Interest groups for digital privacy rights are up in arms about a proposed Facebook policy they say will greatly diminish the privacy of those who use the social network if enacted.
The policy, which is outlined in section 10.1 of the recently proposed Facebook Statement of Rights and Responsibilities (SRR), states: “You give us permission to use your name, profile picture, content, and information in connection with commercial, sponsored, or related content (such as a brand you like) served or enhanced by us.”
The proposal goes on to say that Facebook would receive compensation from business and commercial entities for this information, though users would not. The new SRR also mentions that if “you have selected a specific audience for your content or information, we will respect your choice when we use it.” Facebook will not release content or information to advertisers without permission from users but “may not always identify paid services and communications as such.”
In a statement sent to Paste on the proposed changes to the SRR, a Facebook spokesperson commented, “We simplified the explanation to make clear how advertising works on Facebook and what exactly people can expect when it comes to how we use their name, profile picture, content and personal information.

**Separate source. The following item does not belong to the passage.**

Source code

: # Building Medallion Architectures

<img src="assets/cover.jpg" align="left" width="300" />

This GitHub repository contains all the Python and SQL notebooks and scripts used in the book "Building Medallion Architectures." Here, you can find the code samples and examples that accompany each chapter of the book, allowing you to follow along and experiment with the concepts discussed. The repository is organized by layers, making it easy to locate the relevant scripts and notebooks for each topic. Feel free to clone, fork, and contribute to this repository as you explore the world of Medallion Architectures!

“Nothing has changed about the choices people have, such as the the option to opt out of the pairing of social actions with ads or the ability to specify the audience for sharing content or information.”
Facebook announced the proposed update to its SRR on Aug. 29 and stated that users would have seven days to review and comment on the changes.
CNN reports that executives from six public interest groups—including the Center for Digital Democracy, the Electronic Privacy Information Center, the U.S. Public Interest Research Group and the Privacy Rights Clearinghouse—signed a letter to the Federal Trade Commission that asked that they keep Facebook from enacting the policy.
“Remarkably, [user] images can even be used by Facebook to endorse products that the user does not like or even use,” the letter said. “It requires ‘Alice in Wonderland’ logic to see this as anything but a major setback for the privacy rights of Facebook users.”
According to CNN, those behind the letter are especially upset because they feel that the policy would allow the site to more easily use images of Facebook users who are minors.
The SRR states that “if you are under the age of eighteen (18), or under any other applicable age of majority, you represent that at least one of your parents or legal guardians has also agreed to the terms of this section (and the use of your name, profile picture, content, and information) on your behalf.”
User feedback to these proposed changes has been overwhelmingly negative.